Kamille Posted March 8, 2010 Posted March 8, 2010 I haven't read this thread (replied from the original post) and haven't really followed Green's thread on this topic (to busy at work and couldn't catch up on a 30 page long thread) but here goes I List of questions: Do you believe that paternity tests stem from trust issues? perhaps they could also stem from control issues If your husband or SO, asks you while you're pregnant or had just given birth, for a paternity test, would you be okay with this, insulted but resigned, or would you consider this a dealbreaker? I would be insulted - seeing as I would be pregnant, I'm not sure I would automatically jump to making it a dealbreaker. [*]If someone you're dating, mentions that he believes in generic paternity tests for any potential future progeny, would you be okay with this, insulted but resigned, or would you consider it a dealbreaker?

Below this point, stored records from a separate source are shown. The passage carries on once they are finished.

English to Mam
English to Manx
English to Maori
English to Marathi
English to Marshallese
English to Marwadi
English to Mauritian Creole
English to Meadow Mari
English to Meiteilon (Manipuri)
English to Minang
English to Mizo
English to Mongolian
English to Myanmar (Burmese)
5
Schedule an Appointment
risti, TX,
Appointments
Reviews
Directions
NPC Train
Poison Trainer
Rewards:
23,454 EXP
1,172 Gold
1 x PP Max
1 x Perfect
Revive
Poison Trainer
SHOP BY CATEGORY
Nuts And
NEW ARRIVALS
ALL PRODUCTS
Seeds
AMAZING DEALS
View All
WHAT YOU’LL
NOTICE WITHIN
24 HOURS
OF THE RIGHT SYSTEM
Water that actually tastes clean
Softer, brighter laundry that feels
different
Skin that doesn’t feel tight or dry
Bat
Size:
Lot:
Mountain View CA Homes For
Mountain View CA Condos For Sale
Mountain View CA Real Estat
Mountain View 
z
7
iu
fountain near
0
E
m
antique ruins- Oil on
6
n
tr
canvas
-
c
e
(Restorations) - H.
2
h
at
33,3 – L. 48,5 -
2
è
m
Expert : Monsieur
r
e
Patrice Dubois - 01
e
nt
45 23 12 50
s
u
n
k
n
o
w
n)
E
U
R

Depends. I would consider it linked to control issues. I would discuss it with the partner and try to assess where he is coming from. If there is an underlying mistrust of all women, then it's a dealbreaker. If it's some way to prevent legal matters, then I might consider it okay (see below) If someone introduces the topic of a pat test as part of a prenup agreement, would you be okay with this, insulted but resigned or would you consider this a dealbreaker? If it's pure legalese, I might be okay with this. I mean, I know for 100% sure that I would never cheat on my husband, so who cares if he needs a pat test. I doubt, however, that my partner would ever feel the need to request such a thing. If you found out that the father of your child, went and got a paternity test without consulting you, would you consider this okay, insulted but resigned, or would you consider this a dealbreaker? Dealbreaker - I'd be out of there. My partner should at least be able to tell me that he needs a paternity test in order to feel like the proper father of your children. I am not at his disposal for surveillance.